# __WSI - ćwiczenie 5.__

### __Sztuczne sieci neuronowe__

#### __Treść ćwiczenia__

- Celem cwiczenia jest implementacja perceptronu wielowarstwowego oraz wybranego algorytmu
optymalizacji gradientowej z algorytmem propagacji wstecznej.
- Nastepnie nalezy wytrenowac perceptron wielowarstwowy do klasyfikacji zbioru danych wine
(https://archive.ics.uci.edu/ml/datasets/wine). Zbiór ten dostepny jest w pakiecie scikitlearn
(sklearn.datasets.load wine).

In [160]:
import pandas as pd
import numpy as np
from sklearn.metrics import accuracy_score, confusion_matrix, roc_curve, roc_auc_score, precision_recall_curve, auc, RocCurveDisplay, PrecisionRecallDisplay, recall_score, precision_score, f1_score, classification_report
from sklearn.model_selection import train_test_split
from seaborn import heatmap
import plotly.express as px
from math import log, inf, e, tanh, sqrt
from sklearn.utils import resample, shuffle
import unittest

RNG = np.random.default_rng()

cele: 
- perceptron wielowarstwowy, implementacja ze zmienną ilością warstw głębokich oraz zmienną ilością długości wektora neuronów
- kilka algorytmów optymalizacji wag sieci (gradient prosty, SGD, algorytm ewolucyjny??)

zadania:
1. model sieci
2. propagacja wsteczna
3. optymalizacja wag

__Weight matrix per layer:__

$$
\theta^{l}=
\left[\begin{array}{ccc}
\omega_{1,1}& \cdots&\omega_{1,k+1}\\
\vdots&\ddots&\vdots\\
\omega_{n,1}&\cdots&\omega_{n,k+1}
\end{array}\right]
$$
where  $ \omega_{i,j} $ is the $j$-th weight of the $i$-th neuron (in layer $l$), and $ \omega_{i,k+1} $ is its bias

__Matrix of layers:__

$$
\Theta=
\left[\begin{array}{ccc}
\theta^{1}& \cdots&\theta^{\lambda}\
\end{array}\right]
$$
where  $ \theta^{\lambda} $ is the output layer 

__Input data vector:__

$$
y^0=\left[\begin{array}{ccc}
x^T& 1
\end{array}\right]^T
$$
it is extended by 1 to allow easier multiplication

__Opertation of a single neuron:__

$$
y^l_i=\psi(\theta^l_i y^{l-1})
$$

$\psi$ is the neuron activation function

__Output layer:__

$$
f_i(x, \Theta)=\theta^\lambda_i y^\lambda
$$

__Backpropagation__
$$
\frac{de}{ds^l_i}=\frac{de}{dy^l_i}\frac{∂\psi^l(s^l_i)}{∂s^l_i}
$$

$$
\frac{de}{dy^l_i}=\sum_{\gamma} \frac{de}{ds^{l+1}_\gamma}\theta^{l+1}_{\gamma,i} 
$$
For the last layer this can be calculated immidiately:

$$
\frac{∂e}{∂\theta^l_{i,j}}=\frac{de}{ds^l_i}y^{l-1}_j= \frac{de}{dy^l_i} \frac{∂\psi^l(s^l_i)}{∂s^l_i}y^{l-1}_j
$$

For the rest:
$$
\frac{∂e}{∂\theta^l_{i,j}}= \left( \sum_{\gamma} \frac{de}{ds^{l+1}_\gamma}\theta^{l+1}_{\gamma,i} \right) \frac{∂\psi^l(s^l_i)}{∂s^l_i}y^{l-1}_j
$$

So in order to calculate all the derivatives we need to first calculate all derivatives of neuron input sums

__Default weigths initialization:__

todo

In [161]:
class MLP():
    """
    todo fully-connected?

    Attribubtes:
        _layers: 

    Methods:
        fit:
    """
□ □ □
Odpowiedz na pytania do tekstu o sztucznych sieciach neuronowych:
(a) Do klasyfikacji którego zbioru danych należy wytrenować perceptron wielowarstwowy?
(b) Czym jest element $ \omega_{i,k+1} $ macierzy wag warstwy?
(c) O jaką wartość rozszerza się wektor danych wejściowych i w jakim celu?

Zawartość zbioru:
□ □ □
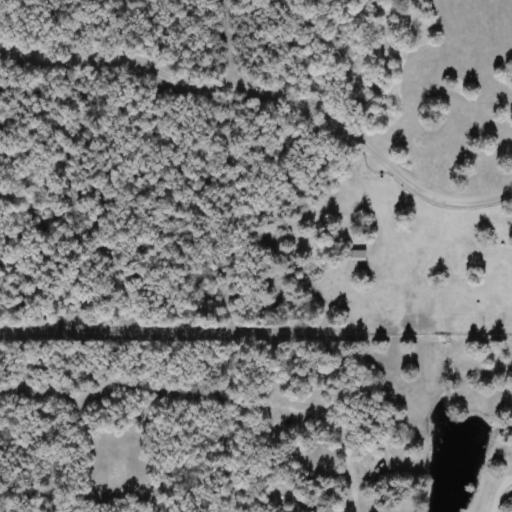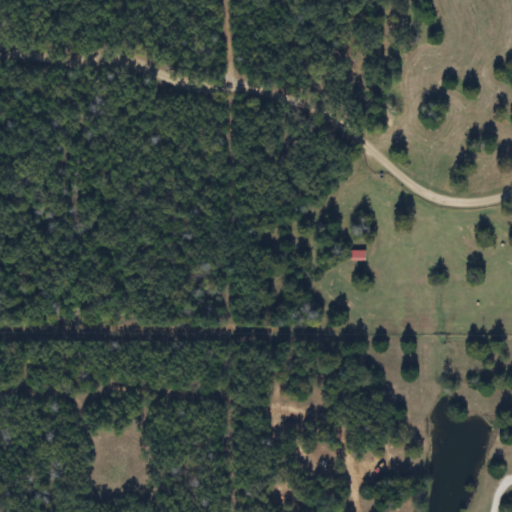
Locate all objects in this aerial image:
road: (269, 100)
building: (359, 254)
road: (491, 485)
□ □ □
Odpowiedź:
(a) Do klasyfikacji zbioru danych wine, dostępnego w pakiecie scikit-learn.
(b) Jest to bias $i$-tego neuronu w warstwie $l$.
(c) Wektor rozszerza się o 1, aby ułatwić mnożenie.